Task directions:
Could you copy every line in the listing below that has the word "needs"?

===== Data records =====

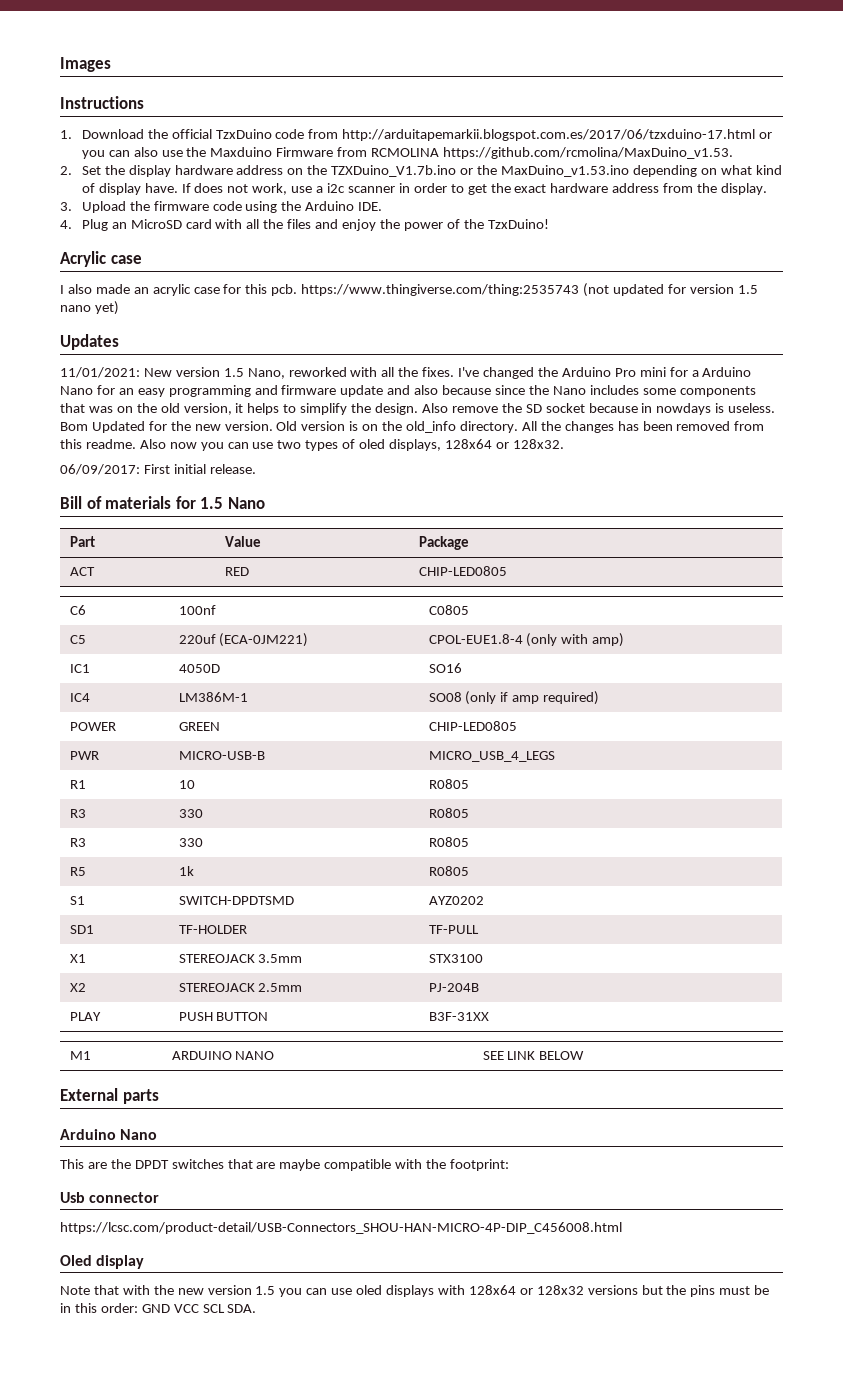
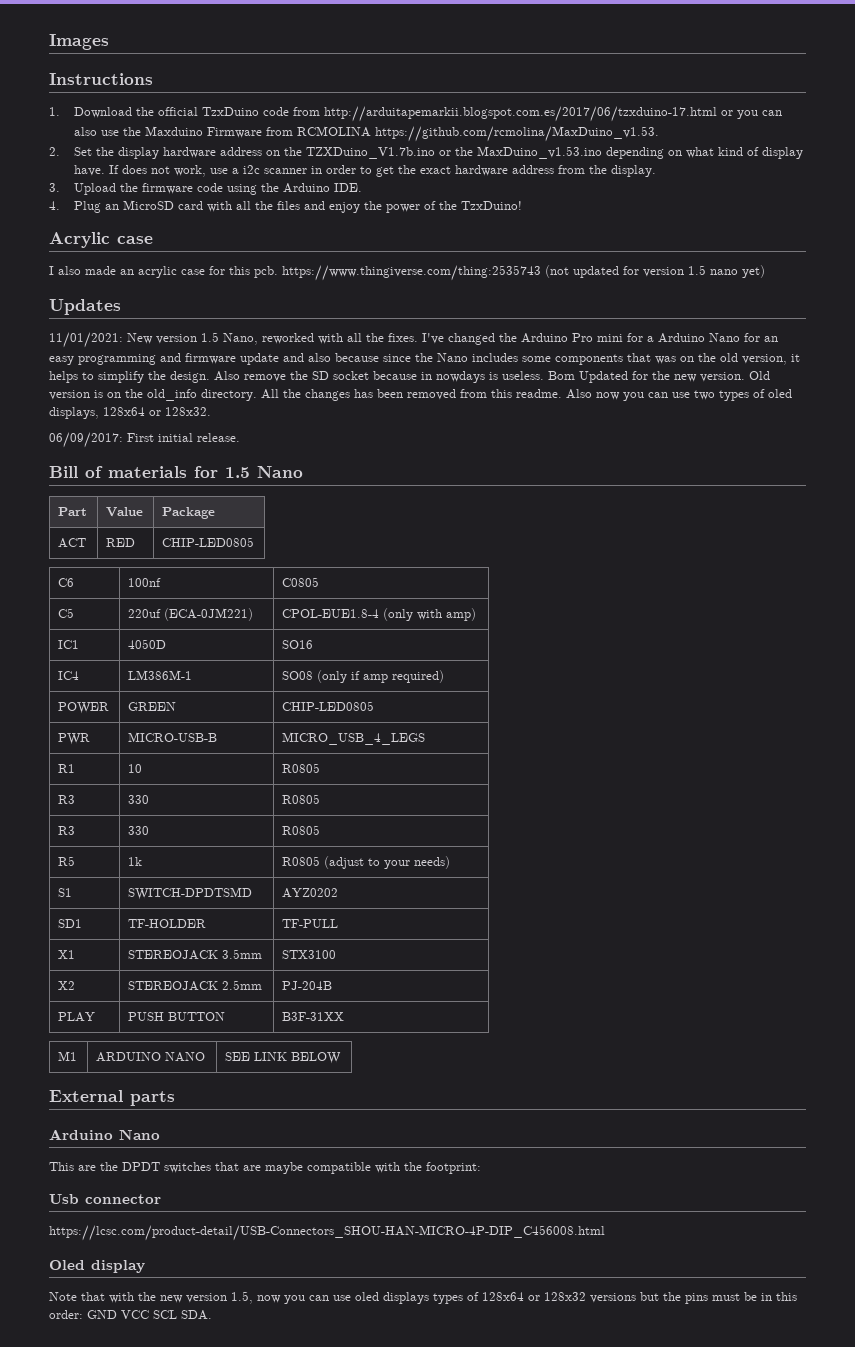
(469, 871) none -> [324,856,451,869] (adjust to your needs)
[255,1286,276,1295] 1.5 -> [231,1291,281,1304] 1.5, now
[437,1285,465,1295] with -> [433,1292,479,1304] types of

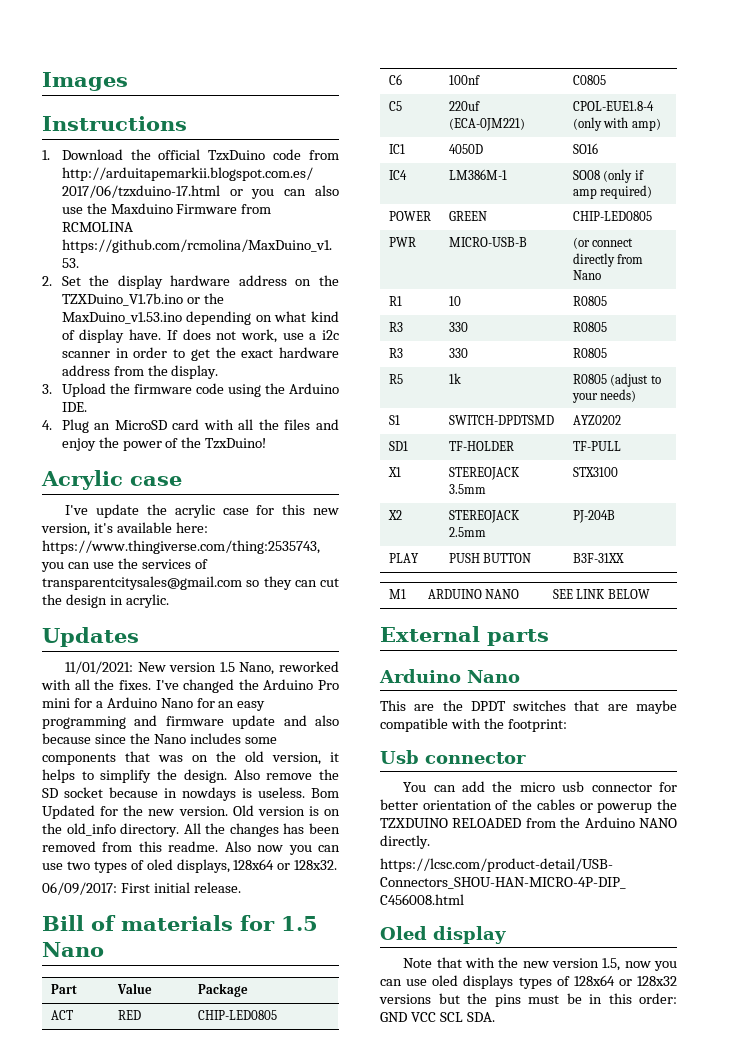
[49,265,765,281] I also made an acrylic case for this pcb. https://www.thingiverse.com/thing:2535743 (not updated for version 1.5 nano yet) -> [65,504,339,518] [41,522,208,536] [42,540,320,554] [41,558,208,572] [42,576,339,590] [42,594,169,608] I've update the acrylic case for this new version, it's available here: https://www.thingiverse.com/thing:2535743, you can use the services of transparentcitysales@gmail.com so they can cut the design in acrylic.
[282,732,426,745] MICRO_USB_4_LEGS -> [572,237,634,249] [572,253,644,267] [572,270,601,280] (or connect directly from Nano
(161, 1199) none -> [403,781,677,792] [380,799,677,813] [380,817,677,828] [380,835,430,849] // You can add the micro usb connector for better orientation of the cables or powerup the TZXDUINO RELOADED from the Arduino NANO directly.

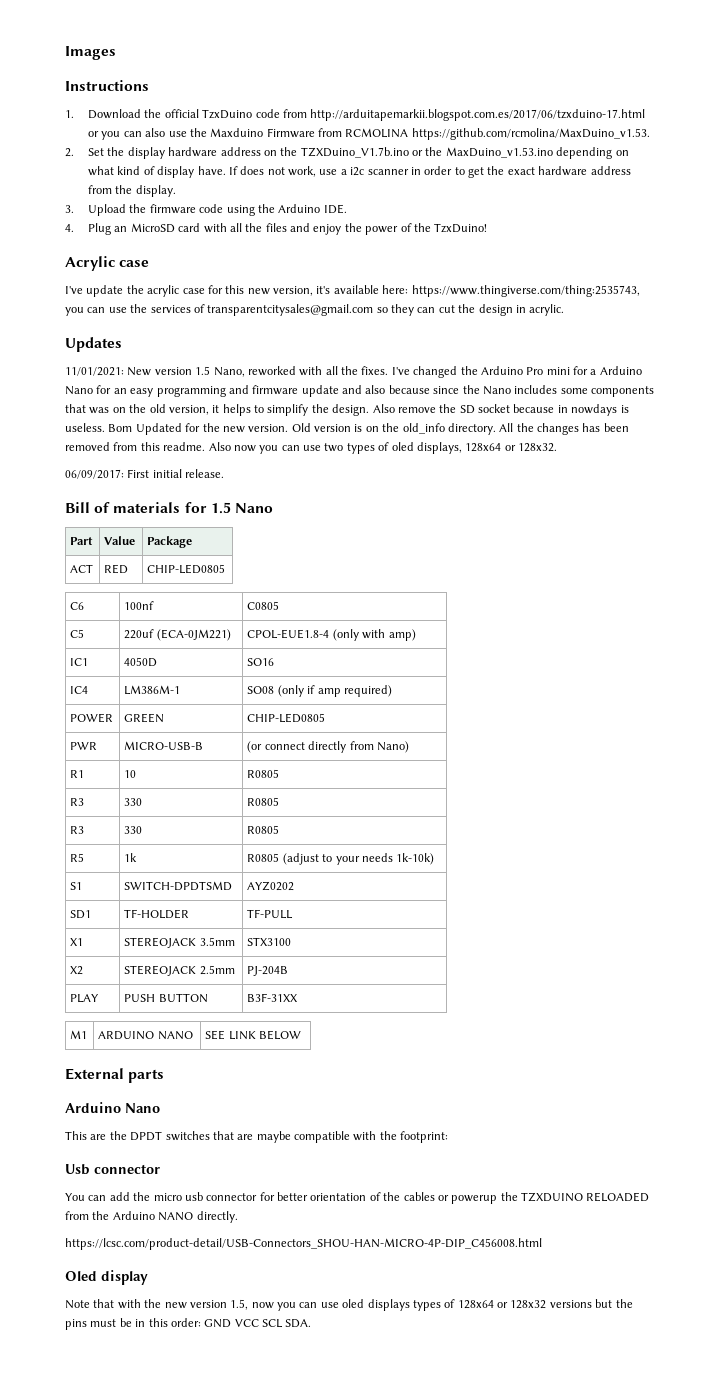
[572,270,601,280] Nano -> [376,741,409,753] Nano)
[600,389,637,402] needs) -> [361,853,435,865] needs 1k-10k)

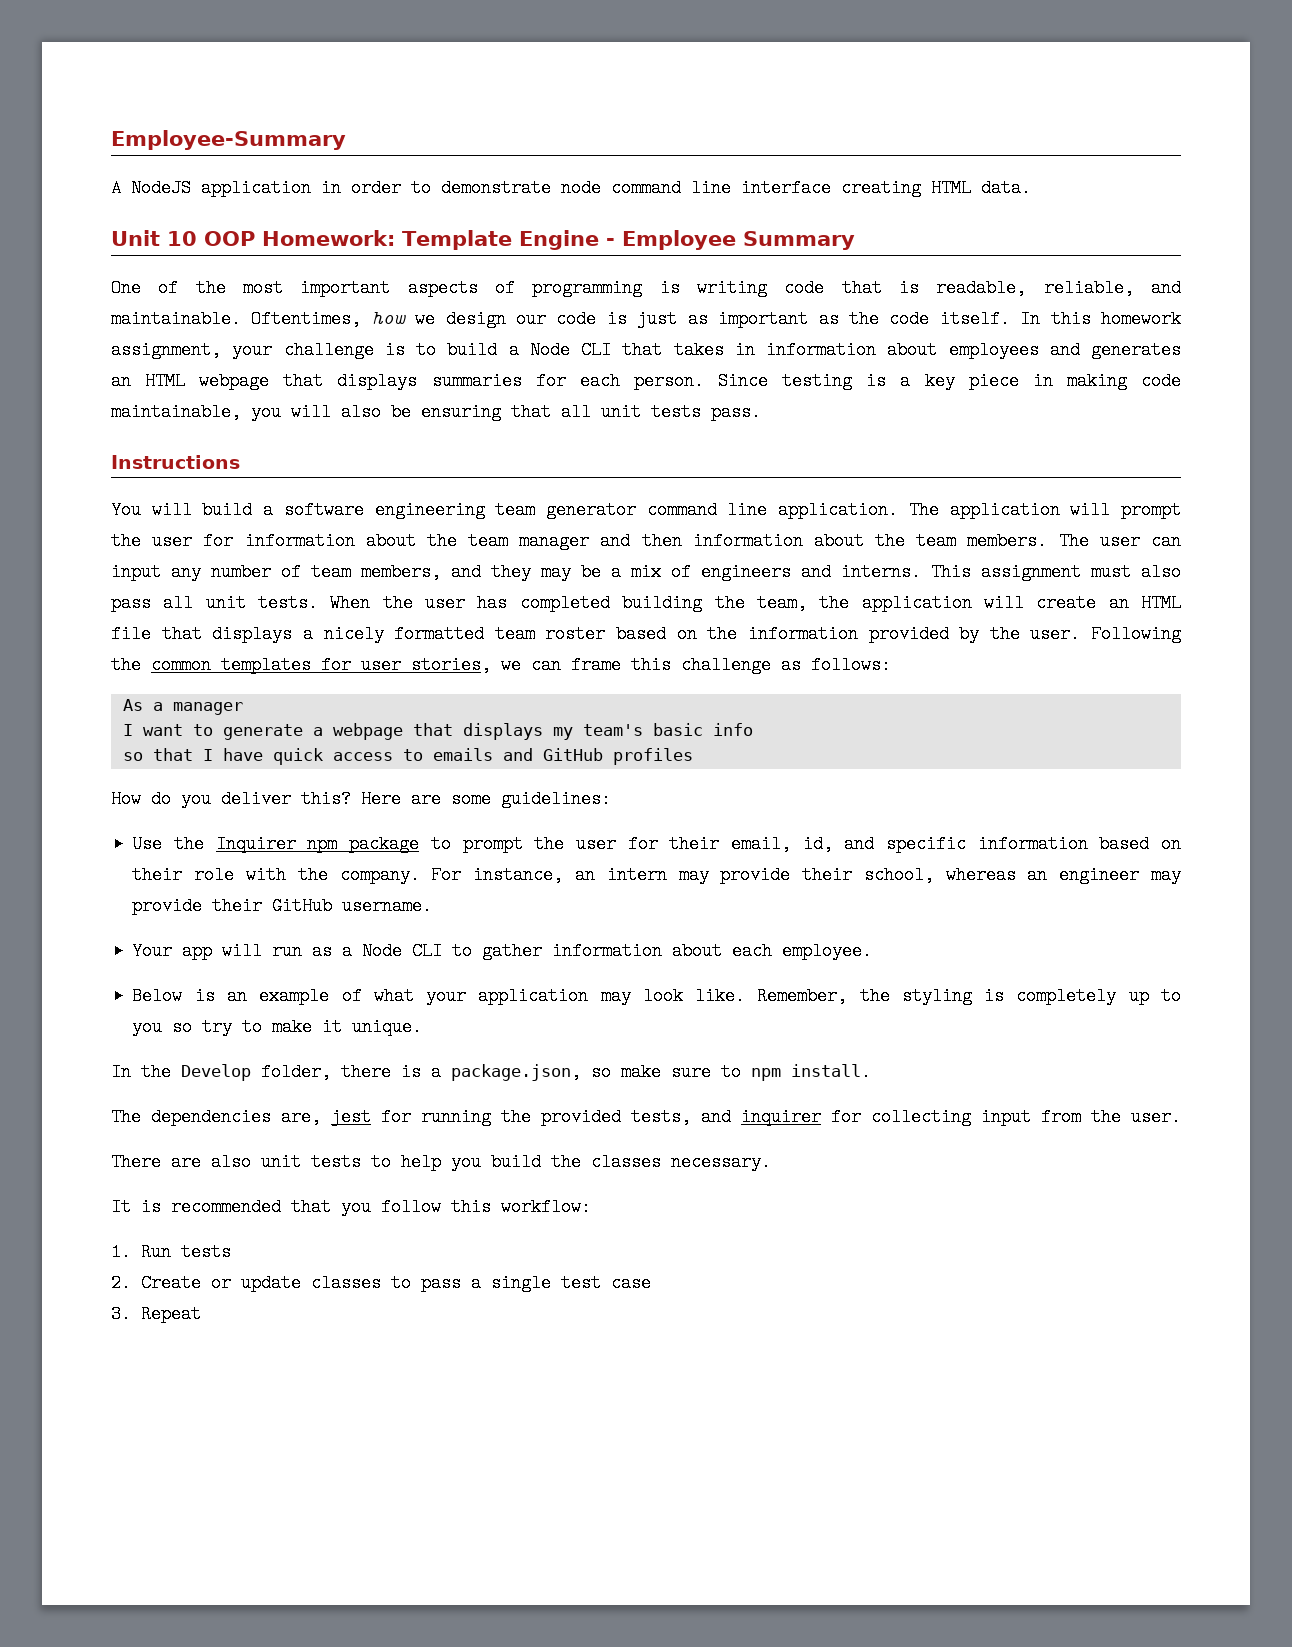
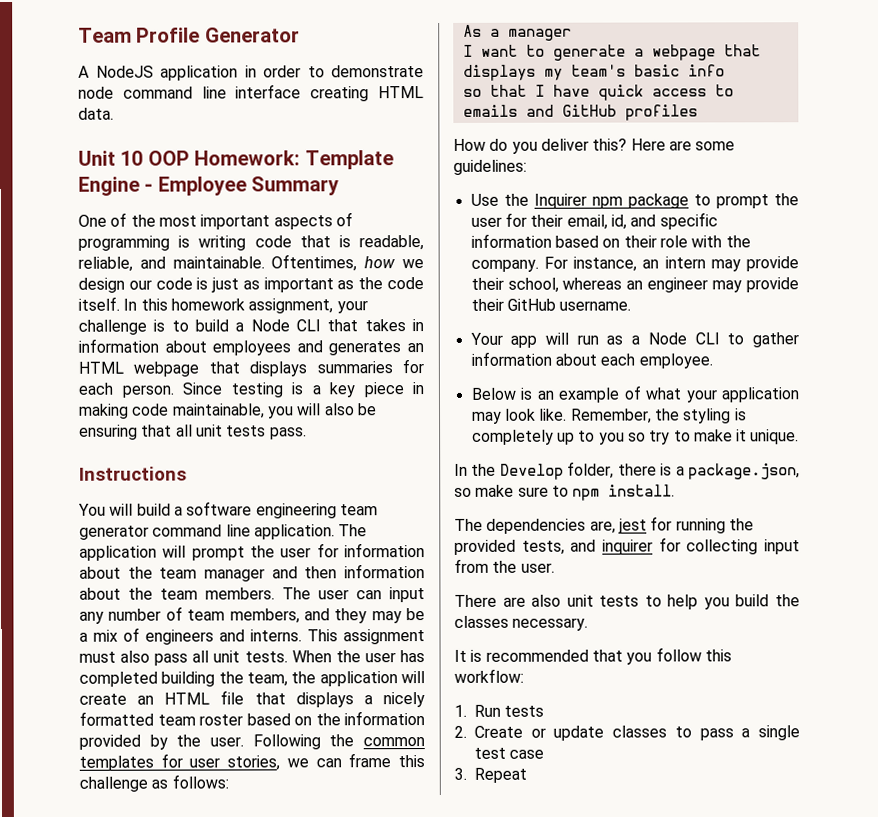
[111,130,346,150] Employee-Summary -> [78,27,300,43] Team Profile Generator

=====

Answer section:
(469, 871) none -> [324,856,451,869] (adjust to your needs)
[600,389,637,402] needs) -> [361,853,435,865] needs 1k-10k)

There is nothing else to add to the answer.